In the wake of Momcilo Perisic’s judgment

In his separate dissenting opinion appended to the judgment acquitting Momcilo Perisic, Judge Liu warned that the criterion of ‘specific direction’ – used by the majority to quash the trial judgment – has not been used consistently or rigorously in the jurisprudence. As he notes, it is not necessary to prove there was a ‘specific direction’ in order to prove aiding and abetting. To insist on ‘specific direction’, Judge Liu notes, ‘effectively raises the threshold…and allows those responsible for knowingly facilitating the most grievous crimes to evade responsibility for their acts’

Liu Daqun, judge at the TribunalLiu Daqun, judge at the Tribunal

What might constitute proof that the logistic, personnel and other assistance Momcilo Perisic provided to the Bosnian Serb army as the chief of the VJ General Staff was ‘specifically directed’ at the crimes committed in Sarajevo and Srebrenica?

Judging by the reasoning of the majority in the Appeals Chamber – judges Meron, Agius, Ramaroson and Vaz, the best proof of Perisic’s aiding and abetting would be a document with his signature stating something along the lines of, ‘Ratko, I am sending you cannons, howitzers, mortars, the ammunition of various caliber and trained gunners, so you can fire on Sarajevo and roll out their minds’.

There is no such evidence. The ‘only’ evidence is that all those weapons, ammunition and staff were sent to them from Serbia. According to the majority, that was not ‘specifically directed’ at the commission of crimes but at providing assistance to the Bosnian Serb army in their war effort. Perisic was not responsible for the fact that Mladic indeed used the aid he received to ‘roll out the minds’…: this because the assistance he received from the Serbs on the other bank of the Drina river was not ‘specifically directed’ at the crimes and because the VRS wasn’t ‘a criminal organization’. The majority allowed the possibility that Serbia could be responsible for that but underscored – without any perceptible regret – that the Tribunal had no jurisdiction over states.

Judge Daqun Liu disagreed with this reasoning and the majority’s findings. In his partially dissenting opinion, the experienced Chinese judge, who has been at the Tribunal since March 2000, notes that the criterion of the ‘specific direction’ hasn’t been applied consistently or rigorously in the Tribunal’s jurisprudence.
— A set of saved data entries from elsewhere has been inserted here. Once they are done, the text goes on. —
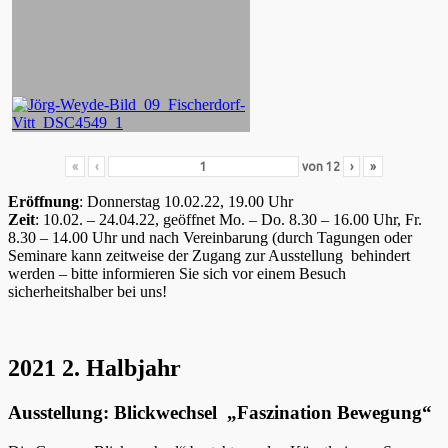
«
‹
von
12
›
»
Eröffnung
: Donnerstag 10.02.22, 19.00 Uhr
Zeit
: 10.02. – 24.04.22, geöffnet Mo. – Do. 8.30 – 16.00 Uhr, Fr.
8.30 – 14.00 Uhr und nach Vereinbarung (durch Tagungen oder
Seminare kann zeitweise der Zugang zur Ausstellung behindert
werden – bitte informieren Sie sich vor einem Besuch
sicherheitshalber bei uns!
2021 2. Halbjahr
Ausstellung: Blickwechsel „Faszination Bewegung“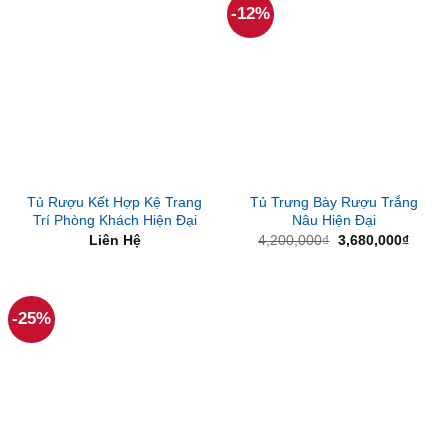
-12%
Tủ Rượu Kết Hợp Kệ Trang
Tủ Trưng Bày Rượu Trắng
Trí Phòng Khách Hiện Đại
Nâu Hiện Đại
Giá
Giá
Liên Hệ
4,200,000
₫
3,680,000
₫
gốc
hiện
là:
tại
4,200,000₫.
là:
3,680
-25%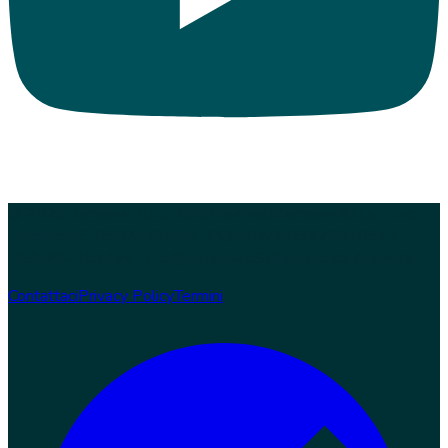
© 2026 Zampaw. Tutti i diritti riservati.
Zampaw S.r.l.s. · Loc.
Nerbisci 56, 06024 Gubbio (PG) · P.IVA 03978970543 ·
REA PG-369454 · info@zampaw.it
Sviluppato da
Arswerk
Contattaci
Privacy Policy
Termini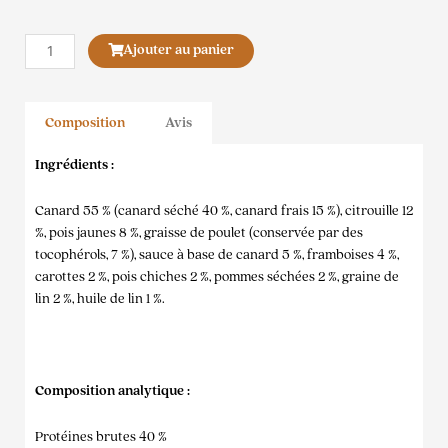
quantité
Ajouter au panier
de
Carnilove
Friandises
Composition
Avis
Canard
&
Ingrédients :
Framboises
Canard 55 % (canard séché 40 %, canard frais 15 %), citrouille 12
%, pois jaunes 8 %, graisse de poulet (conservée par des
tocophérols, 7 %), sauce à base de canard 5 %, framboises 4 %,
carottes 2 %, pois chiches 2 %, pommes séchées 2 %, graine de
lin 2 %, huile de lin 1 %.
Composition analytique :
Protéines brutes 40 %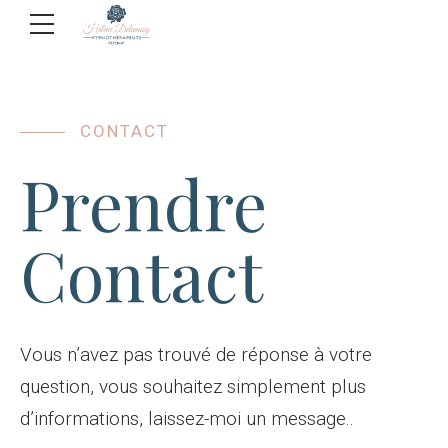
CONTACT
Prendre
Contact
Vous n’avez pas trouvé de réponse à votre
question, vous souhaitez simplement plus
d’informations, laissez-moi un message..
It is therefore not necessary to prove there was the specific direction in order to prove that the accused was guilty of aiding of abetting. On the contrary, Judge Liu notes that the ‘jurisprudence of the Tribunal demonstrates that aiding and abetting liability may be established without requiring that the acts of the accused were specifically directed to a crime’. Moreover, in Judge Liu’s view, in the previous cases the Appeals Chamber ‘accorded extremely limited importance’ to the specific direction criterion.

Judge Liu considers that the Trial Chamber didn’t err when it found Perisic guilty of aiding and abetting the crimes committed by the VRS commanders and soldiers in Sarajevo and Srebrenica. According to Judge Liu, Perisic’s acts constitute a ‘prime example’ of the conduct that is qualified as aiding and abetting.Even if the ‘specific direction’ were a required element of aiding and abetting, the Chinese judge concluded, the acquittal wouldn’t be justified given the ‘magnitude, critical importance and continued nature of the assistance Perisic provided to the VRS’.

Warning that the majority’s judgment marked a ‘shift’ in the Tribunal’s jurisprudence, Judge Liu said it ‘raises the threshold for aiding and abetting liability’. This, in Judge Liu’s view, undermines the very point of the liability for aiding and abetting and allows those who knowingly facilitate grievous crimes to evade their responsibility.

In their first reactions to the Appeals Chamber’s latest judgment, international criminal law experts argued that Momcilo Perisic’s acquittal called into question the Tribunal’s previous findings on the relationship and links between the Yugoslav Army and the Republika Srpska Army. Perisic’s acquittal, according to the experts, could lead to the demands for the review of some previous convictions.